I support consumer's rights and preferences. I am a Farmer's Market vendor, and rely on customers that want to have a closer tie to their food, and care about how it is raised. Labelling for foods derived from clones and their offspring falls into the realm of marketing and USDA programs, just like "organic", "angus", "natural" and "humane". If the demand is there, someone will go to the considerable expense to get a label and track the animals (through multiple generations). Mandatory labelling is not justified, nor does it make sense.
I'm absolutely shocked to so often see purported liberals that clamor about reason and decry global warming deniers perform the exact same mental exercise of "well we can't be 100% sure!" when it comes to food science, vaccines, etc.
I'm still shocked that so many Salon readers have no problem with a government that time after time has shunned science in favor of industry "studies" (global warming? Endangered species protection?) telling them "trust us, it's safe."
But this is only the first step. If companies advertise that their meat isn't cloned (as you pointed out, this is different than labeling meat as "cloned") the industry will lobby to ban labeling food "not cloned." This is exactly what is happening to the dairy industry, most famously to Ben and Jerry's, over their right to label their product "recombinant bovine growth hormone free."
Cloning is crazy expensive at this point, so you would mostly clone an animal to raise it for breeding stock, not directly for meat itself. So imagine you clone a cow. If it ends up being butchered (it wouldn't, it's too valuable as breeding stock, but we're imagining here) it would be labeled as a clone. Would you also label the offspring as clones, even though they were made "naturally" (by copulation, that is)? What about the grandkids? Great-grandkids? When does the label of clone come off?
What about grapes? Do we label them cloned, because they're all descended from a single plant?
What about bananas? Potatoes?
And how do you enforce it? How do you tell the difference between clones and twins? Do we sue farmers who failed to label their cloned cows, when really they just had twin cows?
But wait, focus groups were grossed out by clones, so we need to label them...
What if we asked a focus group the question "Would you like the beef that you eat to be raised in a feedlot, and then butchered at a young age without ever having seen a pasture?"
I think a lot of people would say that's no good.

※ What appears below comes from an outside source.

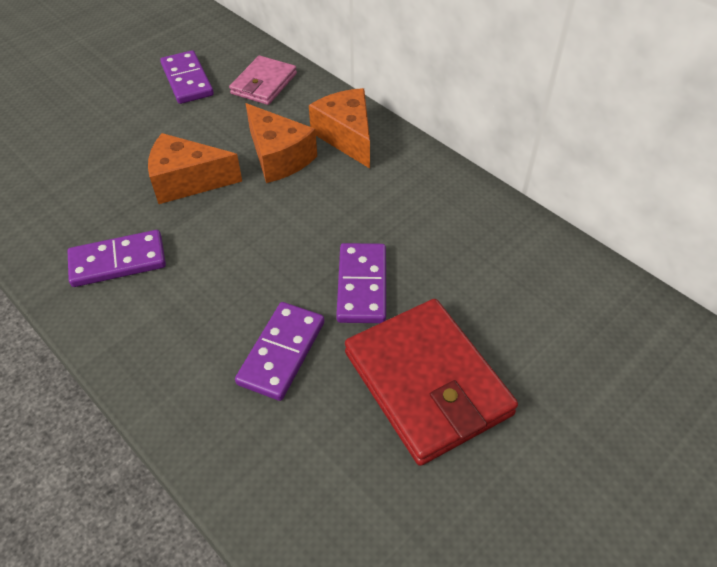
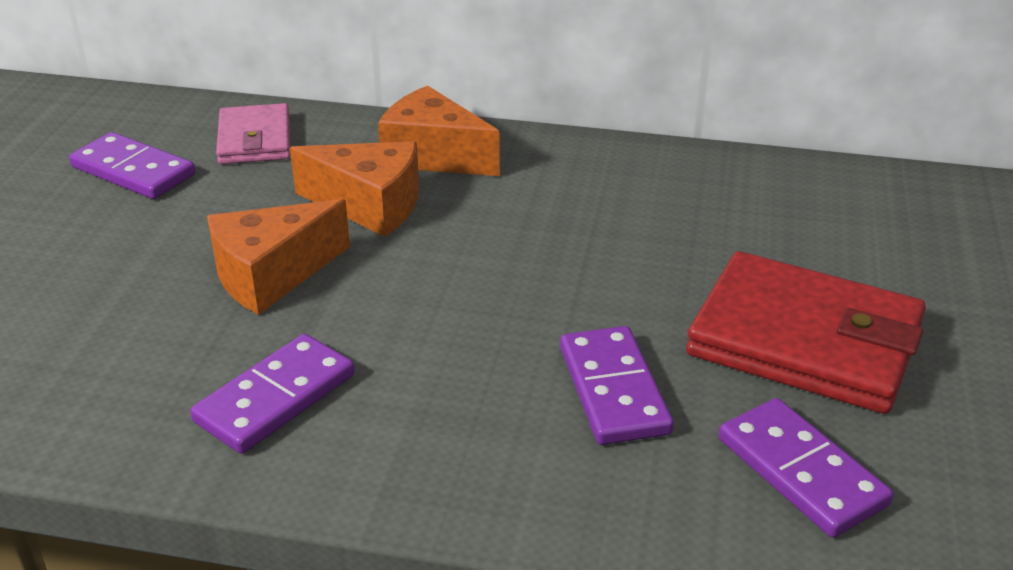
camera: 35 degrees left, 15 degrees down
purple domino [336,243,386,323] -> purple domino moved to [719,398,893,538]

Just because people have a visceral "ick" reaction to where their food is coming from, doesn't mean that it's relevant. It just means that most people are divorced enough from food production that they simply haven't the foggiest what they're eating, or how it's produced.
Have we got this cloning thing figured out to the point where cloning animals is easier than letting them fuck? Is cloning now more cost effective? Are we able to do it on a large enough scale that we may soon be filling the butcher's case with the flesh of cloned critters?
If so, can we delcare an end to world hunger yet?
Fine, you're not required to label if your food is made from cloned animals.
That shouldn't stop those who use non-cloned animals from advertising that fact.
What's scary is here in PA where the state legislature is trying to pass a law forbidding dairy companies that ban use of Bovine Growth Hormone from advertising their products as hormone free.
That is fucked up.
When the FDA starts trying to stop manufacturers of more "natural" foods from advertising the fact, then we have a problem.